What you can’t do is:
- Decide what websites data will be collected from. Swash decides what the market is interested in and then adds or updates modules accordingly. You have no real individual or collective control over what data will be collected other than opting out
- Decide who gets to use the data. The FAQ says that you could look on the Ethereum network and try to trace down a transaction to its source address. But notes you won’t necessarily know who is using the data.

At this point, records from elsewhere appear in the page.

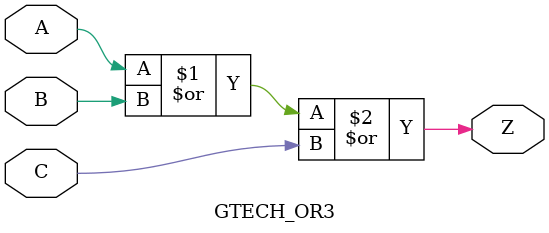
<source format=v>



module GTECH_OR3 (A, B, C, Z);  
	input A, B, C;
	output Z;

	assign Z = A | B | C;
endmodule




</source>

Having dug through all of this I’m left thinking that really there’s nothing new here. Clickstream data about people’s searching and spending habits has been a valuable dataset for sometime. And there are a number of sources of that data, including other services that operate very similar to Swash:
- Nielsen have an app you can install on your phone or computer that collects similar data, to provide insights to industry and offer you rewards
- Surfe.be has a browser extension that you can install that will monitor your surfing, and pay you for doing polls, watching ads, etc. Swash’s vision for its platforms of additional apps includes exactly the same features. There are an
- Upvoice asks to monitor your social feeds
- Solipay seems to do exactly what Swash does, but pays you actual cash not tokens. Interestingly they seem to give you less control over what is collected but you can decide who accesses the data
- Mozilla Rally is a browser extension that lets you opt-in to research projects that will have access to your data.
…and there are lots of other services in the “passive income” category that also collection of your browsing data, completing surveys, etc.
Ignoring the technical detail Swash doesn’t really stand out from the crowd here. They do use language and a framing for its services that aligns it with the current movement to explore alternative approaches to data governance, participatory stewardship, etc. This might explain why they’ve ended up being highlighted in reports and blog posts from the ODI, Aapti and (just today) GPAI.
I don’t think we’d argue that Nielsen is a bottom-up data institution offering delegated decision making and yet they have essentially the same business model. The only choice you’re making is whether you want to be paid to help play a small part in improving some anonymous organisation’s ad spend.
Swash is not really giving users better control over their data. It’s just incentivising them to agree for more of it to be collected. It’s about acquiring users not empowering them. A valid outcome would be for this data to not be collected at all.
When we’re focusing on debating which sub-category of data institution different services fit within, we risk overlooking whether they are really doing anything distinctly different. Are they doing something new or just rebadging existing practices?
To do that we need to move beyond comparative analyses and understand these services within the context of their data ecosystems.